**TASK DESCRIPTION**
Return, unchanged, the stretch of the listing from the line that contains "emisivnosti. Većina komponenti" through the line that contains "laminarnom nego turbulentnom".
Segment Start: PROVIDED ENTRIES
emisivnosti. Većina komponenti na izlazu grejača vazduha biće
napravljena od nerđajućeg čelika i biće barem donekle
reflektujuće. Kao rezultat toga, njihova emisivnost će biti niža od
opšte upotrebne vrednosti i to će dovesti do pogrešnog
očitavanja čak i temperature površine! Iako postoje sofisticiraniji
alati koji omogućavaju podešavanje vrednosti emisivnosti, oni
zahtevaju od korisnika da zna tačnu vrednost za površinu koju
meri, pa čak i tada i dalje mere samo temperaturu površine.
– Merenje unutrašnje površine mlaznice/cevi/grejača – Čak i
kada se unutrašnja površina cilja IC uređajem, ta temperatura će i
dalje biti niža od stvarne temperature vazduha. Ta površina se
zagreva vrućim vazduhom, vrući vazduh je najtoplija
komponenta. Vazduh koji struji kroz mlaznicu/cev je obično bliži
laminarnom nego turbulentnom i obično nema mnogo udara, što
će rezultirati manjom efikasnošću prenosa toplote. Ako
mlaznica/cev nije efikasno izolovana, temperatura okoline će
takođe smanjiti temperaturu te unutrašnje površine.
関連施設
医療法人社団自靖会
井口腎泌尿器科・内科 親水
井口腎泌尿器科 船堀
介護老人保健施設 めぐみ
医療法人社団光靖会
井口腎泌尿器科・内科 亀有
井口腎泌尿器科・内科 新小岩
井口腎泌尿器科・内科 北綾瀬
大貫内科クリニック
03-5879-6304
Segment End: PROVIDED ENTRIES
Segment Start: PROVIDED ENTRIES
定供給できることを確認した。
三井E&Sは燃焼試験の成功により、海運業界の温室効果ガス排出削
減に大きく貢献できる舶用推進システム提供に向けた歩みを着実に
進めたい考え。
Segment End: PROVIDED ENTRIES
**ANSWER BELOW**
emisivnosti. Većina komponenti na izlazu grejača vazduha biće
napravljena od nerđajućeg čelika i biće barem donekle
reflektujuće. Kao rezultat toga, njihova emisivnost će biti niža od
opšte upotrebne vrednosti i to će dovesti do pogrešnog
očitavanja čak i temperature površine! Iako postoje sofisticiraniji
alati koji omogućavaju podešavanje vrednosti emisivnosti, oni
zahtevaju od korisnika da zna tačnu vrednost za površinu koju
meri, pa čak i tada i dalje mere samo temperaturu površine.
– Merenje unutrašnje površine mlaznice/cevi/grejača – Čak i
kada se unutrašnja površina cilja IC uređajem, ta temperatura će i
dalje biti niža od stvarne temperature vazduha. Ta površina se
zagreva vrućim vazduhom, vrući vazduh je najtoplija
komponenta. Vazduh koji struji kroz mlaznicu/cev je obično bliži
laminarnom nego turbulentnom i obično nema mnogo udara, što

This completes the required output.